An interesting comment from Neil Clifford, CEO of Kurt Geiger, the shoe retailer, comparing business rates in the UK to other countries:
"At our store in the Metro Centre in Newcastle we pay £160,000 a year in business rates on one 2,000sq ft shop. It basically makes the store completely unviable.That last bit is fascinating. You'd expect a businessman to complain about the taxes on his business, it's as old a refrain as Time itself. However, Mr. Clifford is contrasting two different taxes, and pointing out that the local government-imposed business rates are extremely high in comparison to other countries, with no corresponding benefit. (You could expect UK rents to be high, since UK house and office prices are high and there's a proportional relationship between price and rent).

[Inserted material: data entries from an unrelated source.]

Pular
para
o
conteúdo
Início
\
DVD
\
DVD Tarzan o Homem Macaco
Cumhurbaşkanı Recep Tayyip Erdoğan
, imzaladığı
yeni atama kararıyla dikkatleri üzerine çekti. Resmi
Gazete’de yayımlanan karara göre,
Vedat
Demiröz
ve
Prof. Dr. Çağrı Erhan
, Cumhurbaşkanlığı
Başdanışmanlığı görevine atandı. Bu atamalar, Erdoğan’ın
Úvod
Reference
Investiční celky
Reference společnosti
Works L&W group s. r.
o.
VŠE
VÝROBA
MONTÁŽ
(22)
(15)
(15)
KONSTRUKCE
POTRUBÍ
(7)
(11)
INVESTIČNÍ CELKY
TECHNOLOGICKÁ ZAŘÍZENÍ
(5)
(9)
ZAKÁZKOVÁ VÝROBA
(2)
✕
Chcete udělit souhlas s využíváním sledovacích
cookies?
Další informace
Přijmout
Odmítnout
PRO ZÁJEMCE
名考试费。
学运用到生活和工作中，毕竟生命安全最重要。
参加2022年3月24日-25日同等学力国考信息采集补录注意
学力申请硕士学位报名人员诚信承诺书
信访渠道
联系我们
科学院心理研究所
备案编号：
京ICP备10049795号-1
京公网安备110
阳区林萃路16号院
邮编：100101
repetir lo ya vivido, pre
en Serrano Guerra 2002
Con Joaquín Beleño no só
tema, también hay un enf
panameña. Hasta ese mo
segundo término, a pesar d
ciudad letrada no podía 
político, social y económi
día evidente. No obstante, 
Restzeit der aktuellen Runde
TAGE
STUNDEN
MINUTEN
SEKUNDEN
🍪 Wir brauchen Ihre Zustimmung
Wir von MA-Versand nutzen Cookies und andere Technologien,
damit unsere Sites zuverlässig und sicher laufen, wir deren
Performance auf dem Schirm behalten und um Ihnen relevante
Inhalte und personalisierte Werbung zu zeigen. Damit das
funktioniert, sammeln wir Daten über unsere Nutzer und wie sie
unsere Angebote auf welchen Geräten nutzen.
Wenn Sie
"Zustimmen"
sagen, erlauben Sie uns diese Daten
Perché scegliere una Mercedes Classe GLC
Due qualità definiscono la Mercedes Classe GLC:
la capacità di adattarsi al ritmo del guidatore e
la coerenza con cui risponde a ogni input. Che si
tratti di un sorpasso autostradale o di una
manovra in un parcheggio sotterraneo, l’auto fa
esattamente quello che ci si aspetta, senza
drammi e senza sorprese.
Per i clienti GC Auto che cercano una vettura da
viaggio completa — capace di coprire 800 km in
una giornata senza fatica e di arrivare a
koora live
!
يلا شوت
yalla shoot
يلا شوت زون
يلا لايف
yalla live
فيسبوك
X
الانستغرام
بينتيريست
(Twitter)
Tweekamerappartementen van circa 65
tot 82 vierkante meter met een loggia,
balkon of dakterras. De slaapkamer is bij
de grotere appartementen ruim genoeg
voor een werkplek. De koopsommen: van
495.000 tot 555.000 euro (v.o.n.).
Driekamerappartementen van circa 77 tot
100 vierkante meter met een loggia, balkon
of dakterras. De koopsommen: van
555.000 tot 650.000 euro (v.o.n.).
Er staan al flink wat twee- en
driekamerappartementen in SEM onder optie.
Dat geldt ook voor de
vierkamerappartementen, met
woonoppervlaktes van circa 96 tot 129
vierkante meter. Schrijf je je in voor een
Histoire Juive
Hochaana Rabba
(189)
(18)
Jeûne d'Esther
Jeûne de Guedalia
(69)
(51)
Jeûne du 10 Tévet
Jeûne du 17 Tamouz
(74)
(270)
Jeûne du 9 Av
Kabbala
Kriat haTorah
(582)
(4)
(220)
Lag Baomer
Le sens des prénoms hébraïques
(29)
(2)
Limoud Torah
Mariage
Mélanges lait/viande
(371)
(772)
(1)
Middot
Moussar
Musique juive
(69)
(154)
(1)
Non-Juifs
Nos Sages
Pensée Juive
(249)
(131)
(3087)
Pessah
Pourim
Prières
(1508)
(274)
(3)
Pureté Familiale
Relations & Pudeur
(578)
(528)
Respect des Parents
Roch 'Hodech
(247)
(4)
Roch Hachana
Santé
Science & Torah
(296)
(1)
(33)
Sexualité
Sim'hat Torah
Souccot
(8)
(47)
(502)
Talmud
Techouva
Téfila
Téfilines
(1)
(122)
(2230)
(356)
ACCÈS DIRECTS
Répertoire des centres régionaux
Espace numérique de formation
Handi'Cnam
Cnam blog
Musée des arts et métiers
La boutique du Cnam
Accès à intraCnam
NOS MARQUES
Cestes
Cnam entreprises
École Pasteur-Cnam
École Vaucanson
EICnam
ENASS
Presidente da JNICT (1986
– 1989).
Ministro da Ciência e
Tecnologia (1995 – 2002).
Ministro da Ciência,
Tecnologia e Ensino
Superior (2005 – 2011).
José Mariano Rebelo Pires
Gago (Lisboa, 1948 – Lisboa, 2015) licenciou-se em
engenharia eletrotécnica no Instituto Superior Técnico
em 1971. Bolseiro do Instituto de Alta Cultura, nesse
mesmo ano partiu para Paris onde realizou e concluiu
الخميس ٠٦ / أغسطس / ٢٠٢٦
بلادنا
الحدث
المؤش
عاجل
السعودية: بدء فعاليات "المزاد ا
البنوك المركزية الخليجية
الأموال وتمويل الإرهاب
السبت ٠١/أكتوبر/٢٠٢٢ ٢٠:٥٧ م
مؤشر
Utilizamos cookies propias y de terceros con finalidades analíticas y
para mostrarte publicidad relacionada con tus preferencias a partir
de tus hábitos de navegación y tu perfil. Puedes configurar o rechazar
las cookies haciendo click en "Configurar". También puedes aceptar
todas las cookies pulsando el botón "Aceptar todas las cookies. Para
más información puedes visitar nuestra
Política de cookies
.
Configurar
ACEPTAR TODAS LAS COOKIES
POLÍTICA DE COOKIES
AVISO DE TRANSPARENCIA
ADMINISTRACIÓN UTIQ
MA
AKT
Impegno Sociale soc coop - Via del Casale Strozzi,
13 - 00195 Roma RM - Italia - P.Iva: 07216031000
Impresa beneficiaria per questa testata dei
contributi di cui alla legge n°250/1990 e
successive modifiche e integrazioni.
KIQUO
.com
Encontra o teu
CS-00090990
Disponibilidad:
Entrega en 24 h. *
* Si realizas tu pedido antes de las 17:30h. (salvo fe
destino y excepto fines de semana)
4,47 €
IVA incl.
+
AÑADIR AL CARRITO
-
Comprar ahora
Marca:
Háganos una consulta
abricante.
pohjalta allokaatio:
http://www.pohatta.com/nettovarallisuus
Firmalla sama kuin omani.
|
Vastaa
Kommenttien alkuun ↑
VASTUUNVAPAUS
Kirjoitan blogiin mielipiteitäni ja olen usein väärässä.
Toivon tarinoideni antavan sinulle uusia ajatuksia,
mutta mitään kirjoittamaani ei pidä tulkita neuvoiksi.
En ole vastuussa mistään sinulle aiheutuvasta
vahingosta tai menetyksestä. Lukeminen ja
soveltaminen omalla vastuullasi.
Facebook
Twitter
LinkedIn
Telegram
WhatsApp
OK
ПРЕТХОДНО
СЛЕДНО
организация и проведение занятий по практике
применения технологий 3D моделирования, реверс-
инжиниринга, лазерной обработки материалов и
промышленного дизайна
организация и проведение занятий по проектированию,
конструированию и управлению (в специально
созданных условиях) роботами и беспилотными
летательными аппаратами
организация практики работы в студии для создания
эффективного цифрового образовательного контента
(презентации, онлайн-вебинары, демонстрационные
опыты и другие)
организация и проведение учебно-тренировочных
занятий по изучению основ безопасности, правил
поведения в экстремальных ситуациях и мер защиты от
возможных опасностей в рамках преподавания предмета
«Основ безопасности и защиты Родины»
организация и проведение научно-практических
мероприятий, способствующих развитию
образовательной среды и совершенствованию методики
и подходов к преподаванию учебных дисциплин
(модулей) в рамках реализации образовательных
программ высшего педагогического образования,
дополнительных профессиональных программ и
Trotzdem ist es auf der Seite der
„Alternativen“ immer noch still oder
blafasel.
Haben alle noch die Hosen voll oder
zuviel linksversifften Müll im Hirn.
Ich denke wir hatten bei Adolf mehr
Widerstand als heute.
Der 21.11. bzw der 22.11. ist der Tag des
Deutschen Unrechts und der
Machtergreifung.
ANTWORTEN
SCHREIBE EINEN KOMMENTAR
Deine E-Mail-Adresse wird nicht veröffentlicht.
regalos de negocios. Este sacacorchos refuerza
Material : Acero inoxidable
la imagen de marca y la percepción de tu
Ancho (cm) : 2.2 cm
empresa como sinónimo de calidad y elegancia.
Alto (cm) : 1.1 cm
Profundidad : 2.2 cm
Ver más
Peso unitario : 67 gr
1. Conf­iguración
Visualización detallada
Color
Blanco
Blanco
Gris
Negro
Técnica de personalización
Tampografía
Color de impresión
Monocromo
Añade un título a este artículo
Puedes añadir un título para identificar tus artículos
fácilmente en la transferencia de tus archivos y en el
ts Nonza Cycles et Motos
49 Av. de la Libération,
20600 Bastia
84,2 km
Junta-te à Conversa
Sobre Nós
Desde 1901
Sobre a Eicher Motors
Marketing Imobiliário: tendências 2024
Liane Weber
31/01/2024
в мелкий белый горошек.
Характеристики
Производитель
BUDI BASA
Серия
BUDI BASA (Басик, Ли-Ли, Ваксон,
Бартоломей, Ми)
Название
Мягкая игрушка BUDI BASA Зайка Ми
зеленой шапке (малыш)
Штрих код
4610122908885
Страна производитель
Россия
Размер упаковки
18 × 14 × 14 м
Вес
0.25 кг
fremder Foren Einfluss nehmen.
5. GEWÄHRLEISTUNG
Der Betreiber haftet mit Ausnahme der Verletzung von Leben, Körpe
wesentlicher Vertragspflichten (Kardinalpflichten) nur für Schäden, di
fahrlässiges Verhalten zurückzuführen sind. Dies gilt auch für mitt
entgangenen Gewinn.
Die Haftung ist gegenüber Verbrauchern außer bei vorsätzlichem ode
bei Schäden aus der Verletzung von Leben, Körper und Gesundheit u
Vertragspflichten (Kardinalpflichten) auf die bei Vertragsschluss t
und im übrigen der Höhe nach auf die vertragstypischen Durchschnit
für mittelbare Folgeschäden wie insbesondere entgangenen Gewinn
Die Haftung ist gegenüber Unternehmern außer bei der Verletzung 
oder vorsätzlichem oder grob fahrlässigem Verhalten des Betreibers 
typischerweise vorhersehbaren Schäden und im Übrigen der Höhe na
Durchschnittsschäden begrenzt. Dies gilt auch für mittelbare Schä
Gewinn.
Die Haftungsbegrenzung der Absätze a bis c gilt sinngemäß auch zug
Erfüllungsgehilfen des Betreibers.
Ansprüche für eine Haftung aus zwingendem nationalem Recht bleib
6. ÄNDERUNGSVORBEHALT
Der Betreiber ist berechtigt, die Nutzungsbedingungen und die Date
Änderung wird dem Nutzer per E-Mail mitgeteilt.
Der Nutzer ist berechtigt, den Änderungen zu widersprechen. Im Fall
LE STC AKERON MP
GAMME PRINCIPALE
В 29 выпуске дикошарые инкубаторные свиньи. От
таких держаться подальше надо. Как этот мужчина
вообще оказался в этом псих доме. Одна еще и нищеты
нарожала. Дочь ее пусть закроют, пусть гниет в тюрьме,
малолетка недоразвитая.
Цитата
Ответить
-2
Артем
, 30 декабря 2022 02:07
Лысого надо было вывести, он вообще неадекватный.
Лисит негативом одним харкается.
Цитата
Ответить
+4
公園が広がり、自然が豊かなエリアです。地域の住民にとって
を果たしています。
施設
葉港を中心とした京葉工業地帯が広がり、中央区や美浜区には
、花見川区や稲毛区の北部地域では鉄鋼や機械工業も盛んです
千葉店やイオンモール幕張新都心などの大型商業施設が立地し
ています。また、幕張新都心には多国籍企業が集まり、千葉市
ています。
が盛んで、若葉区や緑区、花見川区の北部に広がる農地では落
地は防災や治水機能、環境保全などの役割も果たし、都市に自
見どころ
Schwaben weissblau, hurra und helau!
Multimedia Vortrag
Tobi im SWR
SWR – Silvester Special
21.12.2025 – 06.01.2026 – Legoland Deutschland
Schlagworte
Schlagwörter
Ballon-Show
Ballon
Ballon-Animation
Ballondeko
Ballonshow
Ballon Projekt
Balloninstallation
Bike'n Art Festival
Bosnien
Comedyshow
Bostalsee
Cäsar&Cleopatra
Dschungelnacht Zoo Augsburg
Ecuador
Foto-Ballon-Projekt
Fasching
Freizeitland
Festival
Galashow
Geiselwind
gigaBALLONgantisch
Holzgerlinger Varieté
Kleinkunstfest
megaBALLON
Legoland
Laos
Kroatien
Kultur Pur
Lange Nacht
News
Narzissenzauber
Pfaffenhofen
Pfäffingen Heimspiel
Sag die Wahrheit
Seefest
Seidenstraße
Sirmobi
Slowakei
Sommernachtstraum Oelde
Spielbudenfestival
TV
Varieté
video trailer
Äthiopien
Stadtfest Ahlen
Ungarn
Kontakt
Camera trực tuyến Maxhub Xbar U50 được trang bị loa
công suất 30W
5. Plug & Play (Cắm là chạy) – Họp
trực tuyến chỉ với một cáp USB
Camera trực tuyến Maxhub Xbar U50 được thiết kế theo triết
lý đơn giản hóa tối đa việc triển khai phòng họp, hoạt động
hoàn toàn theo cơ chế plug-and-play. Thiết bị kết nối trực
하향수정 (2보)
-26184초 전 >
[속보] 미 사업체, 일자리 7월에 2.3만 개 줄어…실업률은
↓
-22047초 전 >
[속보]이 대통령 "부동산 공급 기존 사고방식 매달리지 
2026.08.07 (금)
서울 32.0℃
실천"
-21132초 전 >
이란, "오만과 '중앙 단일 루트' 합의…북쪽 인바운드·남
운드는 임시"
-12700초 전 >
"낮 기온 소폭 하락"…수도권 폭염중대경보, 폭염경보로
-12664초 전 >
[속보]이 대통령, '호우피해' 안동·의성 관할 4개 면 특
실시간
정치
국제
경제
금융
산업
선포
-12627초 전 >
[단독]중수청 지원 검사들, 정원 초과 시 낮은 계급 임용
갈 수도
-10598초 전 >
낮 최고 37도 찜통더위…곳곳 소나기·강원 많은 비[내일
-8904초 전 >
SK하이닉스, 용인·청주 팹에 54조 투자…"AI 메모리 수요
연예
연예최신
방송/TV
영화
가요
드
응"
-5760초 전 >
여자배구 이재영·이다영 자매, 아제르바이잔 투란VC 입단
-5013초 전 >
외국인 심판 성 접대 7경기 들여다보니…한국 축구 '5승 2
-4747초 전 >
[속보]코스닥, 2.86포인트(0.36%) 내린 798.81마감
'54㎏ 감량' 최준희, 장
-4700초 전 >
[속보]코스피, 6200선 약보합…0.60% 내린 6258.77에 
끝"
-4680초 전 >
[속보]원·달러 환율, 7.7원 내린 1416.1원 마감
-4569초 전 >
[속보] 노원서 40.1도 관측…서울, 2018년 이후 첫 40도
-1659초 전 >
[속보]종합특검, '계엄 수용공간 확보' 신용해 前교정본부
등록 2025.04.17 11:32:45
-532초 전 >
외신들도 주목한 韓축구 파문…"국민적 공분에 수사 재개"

"How the hell can the council justify that? For a comparable store in the US and Germany, we would pay local taxes of just £10,000. When we sit down and explain this to our American owners, they say, 'What are you getting for this £160,000?' and we actually have no idea. "Business rates actually are what are killing UK retail, probably more than rents.
If business rates stay high and make retail branch profits negligible, the high-earning firms are going to expand elsewhere as Kurt Geiger are doing. So there does indeed seem to be some form of Laffer curve in business rates for successful international companies - and the UK is on the wrong side of it.